> [What to do]:
Extract every line of the listing below and reproduce each one verbatim, in its original order.

> [Provided material]:

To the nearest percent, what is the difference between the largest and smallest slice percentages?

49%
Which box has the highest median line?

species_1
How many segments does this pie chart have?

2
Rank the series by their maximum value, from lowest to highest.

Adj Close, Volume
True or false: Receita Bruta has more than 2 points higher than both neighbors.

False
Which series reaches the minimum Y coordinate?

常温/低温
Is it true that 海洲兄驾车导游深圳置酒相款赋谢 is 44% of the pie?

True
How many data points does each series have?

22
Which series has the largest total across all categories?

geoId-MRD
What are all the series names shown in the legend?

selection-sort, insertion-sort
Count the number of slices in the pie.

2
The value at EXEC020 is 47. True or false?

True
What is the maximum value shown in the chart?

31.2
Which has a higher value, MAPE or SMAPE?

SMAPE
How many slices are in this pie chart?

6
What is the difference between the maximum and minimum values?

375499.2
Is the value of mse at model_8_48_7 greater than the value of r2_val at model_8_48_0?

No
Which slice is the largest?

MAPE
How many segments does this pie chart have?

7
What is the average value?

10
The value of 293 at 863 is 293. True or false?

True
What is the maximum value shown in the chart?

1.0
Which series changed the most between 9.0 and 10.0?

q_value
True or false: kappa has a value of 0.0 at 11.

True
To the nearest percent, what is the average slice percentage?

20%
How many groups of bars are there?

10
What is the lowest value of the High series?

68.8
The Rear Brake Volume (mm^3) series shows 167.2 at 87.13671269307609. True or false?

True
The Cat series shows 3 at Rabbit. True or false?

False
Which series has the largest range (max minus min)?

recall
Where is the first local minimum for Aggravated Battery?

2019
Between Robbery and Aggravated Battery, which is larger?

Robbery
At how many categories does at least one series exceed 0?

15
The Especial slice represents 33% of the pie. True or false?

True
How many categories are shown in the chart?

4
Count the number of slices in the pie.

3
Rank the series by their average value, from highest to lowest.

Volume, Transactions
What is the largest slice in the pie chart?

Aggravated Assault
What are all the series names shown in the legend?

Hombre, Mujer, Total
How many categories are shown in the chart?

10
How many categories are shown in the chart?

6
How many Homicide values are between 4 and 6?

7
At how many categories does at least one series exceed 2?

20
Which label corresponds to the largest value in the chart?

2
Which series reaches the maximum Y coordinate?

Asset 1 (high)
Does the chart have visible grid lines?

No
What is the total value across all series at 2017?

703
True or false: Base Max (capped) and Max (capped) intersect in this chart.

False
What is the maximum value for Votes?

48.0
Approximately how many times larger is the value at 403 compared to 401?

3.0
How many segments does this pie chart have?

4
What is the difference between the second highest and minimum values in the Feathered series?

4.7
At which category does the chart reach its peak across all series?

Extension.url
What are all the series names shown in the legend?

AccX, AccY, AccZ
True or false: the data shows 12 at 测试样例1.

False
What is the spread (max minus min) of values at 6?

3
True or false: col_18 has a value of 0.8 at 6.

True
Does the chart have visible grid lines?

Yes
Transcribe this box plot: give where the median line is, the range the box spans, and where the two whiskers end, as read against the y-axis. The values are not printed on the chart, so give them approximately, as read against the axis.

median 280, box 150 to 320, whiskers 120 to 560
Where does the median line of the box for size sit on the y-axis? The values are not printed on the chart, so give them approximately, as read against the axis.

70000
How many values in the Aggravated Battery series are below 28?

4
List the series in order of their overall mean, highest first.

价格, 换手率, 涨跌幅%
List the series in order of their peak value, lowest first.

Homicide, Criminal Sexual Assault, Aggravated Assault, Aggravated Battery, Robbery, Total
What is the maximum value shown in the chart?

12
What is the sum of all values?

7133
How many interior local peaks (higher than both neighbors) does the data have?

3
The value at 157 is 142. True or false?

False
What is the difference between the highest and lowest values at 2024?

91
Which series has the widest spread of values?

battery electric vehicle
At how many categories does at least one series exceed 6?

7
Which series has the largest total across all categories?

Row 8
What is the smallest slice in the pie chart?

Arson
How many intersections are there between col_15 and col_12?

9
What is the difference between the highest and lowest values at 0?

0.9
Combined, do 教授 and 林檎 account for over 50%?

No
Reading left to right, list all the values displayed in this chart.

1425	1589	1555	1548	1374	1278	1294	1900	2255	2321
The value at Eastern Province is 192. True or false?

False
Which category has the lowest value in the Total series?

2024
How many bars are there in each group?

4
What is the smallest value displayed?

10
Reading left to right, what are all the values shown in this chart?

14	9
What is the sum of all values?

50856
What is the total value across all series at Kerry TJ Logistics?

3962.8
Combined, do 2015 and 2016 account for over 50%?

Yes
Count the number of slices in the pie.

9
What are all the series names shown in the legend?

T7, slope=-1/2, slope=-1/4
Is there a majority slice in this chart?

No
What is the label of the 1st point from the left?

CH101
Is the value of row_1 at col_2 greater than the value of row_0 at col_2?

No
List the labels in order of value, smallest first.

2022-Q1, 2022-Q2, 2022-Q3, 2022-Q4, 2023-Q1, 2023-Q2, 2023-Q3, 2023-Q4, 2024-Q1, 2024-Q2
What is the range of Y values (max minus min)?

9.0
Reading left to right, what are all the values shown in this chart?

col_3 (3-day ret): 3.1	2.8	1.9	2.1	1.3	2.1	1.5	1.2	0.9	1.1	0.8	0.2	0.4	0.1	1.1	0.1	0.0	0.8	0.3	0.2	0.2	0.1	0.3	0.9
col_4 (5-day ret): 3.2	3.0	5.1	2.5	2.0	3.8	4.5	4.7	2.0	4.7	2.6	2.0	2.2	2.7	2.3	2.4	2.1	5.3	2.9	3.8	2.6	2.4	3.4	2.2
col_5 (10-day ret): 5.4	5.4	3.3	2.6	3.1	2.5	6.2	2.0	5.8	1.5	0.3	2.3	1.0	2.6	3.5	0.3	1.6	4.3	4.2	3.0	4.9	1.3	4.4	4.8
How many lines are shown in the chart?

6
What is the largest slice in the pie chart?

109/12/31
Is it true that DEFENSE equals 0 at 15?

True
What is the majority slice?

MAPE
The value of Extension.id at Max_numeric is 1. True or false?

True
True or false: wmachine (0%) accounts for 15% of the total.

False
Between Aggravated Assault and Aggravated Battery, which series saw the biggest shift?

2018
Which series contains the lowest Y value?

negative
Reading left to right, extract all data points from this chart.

> [Response for this exercise]:
To the nearest percent, what is the difference between the largest and smallest slice percentages?

49%
Which box has the highest median line?

species_1
How many segments does this pie chart have?

2
Rank the series by their maximum value, from lowest to highest.

Adj Close, Volume
True or false: Receita Bruta has more than 2 points higher than both neighbors.

False
Which series reaches the minimum Y coordinate?

常温/低温
Is it true that 海洲兄驾车导游深圳置酒相款赋谢 is 44% of the pie?

True
How many data points does each series have?

22
Which series has the largest total across all categories?

geoId-MRD
What are all the series names shown in the legend?

selection-sort, insertion-sort
Count the number of slices in the pie.

2
The value at EXEC020 is 47. True or false?

True
What is the maximum value shown in the chart?

31.2
Which has a higher value, MAPE or SMAPE?

SMAPE
How many slices are in this pie chart?

6
What is the difference between the maximum and minimum values?

375499.2
Is the value of mse at model_8_48_7 greater than the value of r2_val at model_8_48_0?

No
Which slice is the largest?

MAPE
How many segments does this pie chart have?

7
What is the average value?

10
The value of 293 at 863 is 293. True or false?

True
What is the maximum value shown in the chart?

1.0
Which series changed the most between 9.0 and 10.0?

q_value
True or false: kappa has a value of 0.0 at 11.

True
To the nearest percent, what is the average slice percentage?

20%
How many groups of bars are there?

10
What is the lowest value of the High series?

68.8
The Rear Brake Volume (mm^3) series shows 167.2 at 87.13671269307609. True or false?

True
The Cat series shows 3 at Rabbit. True or false?

False
Which series has the largest range (max minus min)?

recall
Where is the first local minimum for Aggravated Battery?

2019
Between Robbery and Aggravated Battery, which is larger?

Robbery
At how many categories does at least one series exceed 0?

15
The Especial slice represents 33% of the pie. True or false?

True
How many categories are shown in the chart?

4
Count the number of slices in the pie.

3
Rank the series by their average value, from highest to lowest.

Volume, Transactions
What is the largest slice in the pie chart?

Aggravated Assault
What are all the series names shown in the legend?

Hombre, Mujer, Total
How many categories are shown in the chart?

10
How many categories are shown in the chart?

6
How many Homicide values are between 4 and 6?

7
At how many categories does at least one series exceed 2?

20
Which label corresponds to the largest value in the chart?

2
Which series reaches the maximum Y coordinate?

Asset 1 (high)
Does the chart have visible grid lines?

No
What is the total value across all series at 2017?

703
True or false: Base Max (capped) and Max (capped) intersect in this chart.

False
What is the maximum value for Votes?

48.0
Approximately how many times larger is the value at 403 compared to 401?

3.0
How many segments does this pie chart have?

4
What is the difference between the second highest and minimum values in the Feathered series?

4.7
At which category does the chart reach its peak across all series?

Extension.url
What are all the series names shown in the legend?

AccX, AccY, AccZ
True or false: the data shows 12 at 测试样例1.

False
What is the spread (max minus min) of values at 6?

3
True or false: col_18 has a value of 0.8 at 6.

True
Does the chart have visible grid lines?

Yes
Transcribe this box plot: give where the median line is, the range the box spans, and where the two whiskers end, as read against the y-axis. The values are not printed on the chart, so give them approximately, as read against the axis.

median 280, box 150 to 320, whiskers 120 to 560
Where does the median line of the box for size sit on the y-axis? The values are not printed on the chart, so give them approximately, as read against the axis.

70000
How many values in the Aggravated Battery series are below 28?

4
List the series in order of their overall mean, highest first.

价格, 换手率, 涨跌幅%
List the series in order of their peak value, lowest first.

Homicide, Criminal Sexual Assault, Aggravated Assault, Aggravated Battery, Robbery, Total
What is the maximum value shown in the chart?

12
What is the sum of all values?

7133
How many interior local peaks (higher than both neighbors) does the data have?

3
The value at 157 is 142. True or false?

False
What is the difference between the highest and lowest values at 2024?

91
Which series has the widest spread of values?

battery electric vehicle
At how many categories does at least one series exceed 6?

7
Which series has the largest total across all categories?

Row 8
What is the smallest slice in the pie chart?

Arson
How many intersections are there between col_15 and col_12?

9
What is the difference between the highest and lowest values at 0?

0.9
Combined, do 教授 and 林檎 account for over 50%?

No
Reading left to right, list all the values displayed in this chart.

1425	1589	1555	1548	1374	1278	1294	1900	2255	2321
The value at Eastern Province is 192. True or false?

False
Which category has the lowest value in the Total series?

2024
How many bars are there in each group?

4
What is the smallest value displayed?

10
Reading left to right, what are all the values shown in this chart?

14	9
What is the sum of all values?

50856
What is the total value across all series at Kerry TJ Logistics?

3962.8
Combined, do 2015 and 2016 account for over 50%?

Yes
Count the number of slices in the pie.

9
What are all the series names shown in the legend?

T7, slope=-1/2, slope=-1/4
Is there a majority slice in this chart?

No
What is the label of the 1st point from the left?

CH101
Is the value of row_1 at col_2 greater than the value of row_0 at col_2?

No
List the labels in order of value, smallest first.

2022-Q1, 2022-Q2, 2022-Q3, 2022-Q4, 2023-Q1, 2023-Q2, 2023-Q3, 2023-Q4, 2024-Q1, 2024-Q2
What is the range of Y values (max minus min)?

9.0
Reading left to right, what are all the values shown in this chart?

col_3 (3-day ret): 3.1	2.8	1.9	2.1	1.3	2.1	1.5	1.2	0.9	1.1	0.8	0.2	0.4	0.1	1.1	0.1	0.0	0.8	0.3	0.2	0.2	0.1	0.3	0.9
col_4 (5-day ret): 3.2	3.0	5.1	2.5	2.0	3.8	4.5	4.7	2.0	4.7	2.6	2.0	2.2	2.7	2.3	2.4	2.1	5.3	2.9	3.8	2.6	2.4	3.4	2.2
col_5 (10-day ret): 5.4	5.4	3.3	2.6	3.1	2.5	6.2	2.0	5.8	1.5	0.3	2.3	1.0	2.6	3.5	0.3	1.6	4.3	4.2	3.0	4.9	1.3	4.4	4.8
How many lines are shown in the chart?

6
What is the largest slice in the pie chart?

109/12/31
Is it true that DEFENSE equals 0 at 15?

True
What is the majority slice?

MAPE
The value of Extension.id at Max_numeric is 1. True or false?

True
True or false: wmachine (0%) accounts for 15% of the total.

False
Between Aggravated Assault and Aggravated Battery, which series saw the biggest shift?

2018
Which series contains the lowest Y value?

negative
Reading left to right, extract all data points from this chart.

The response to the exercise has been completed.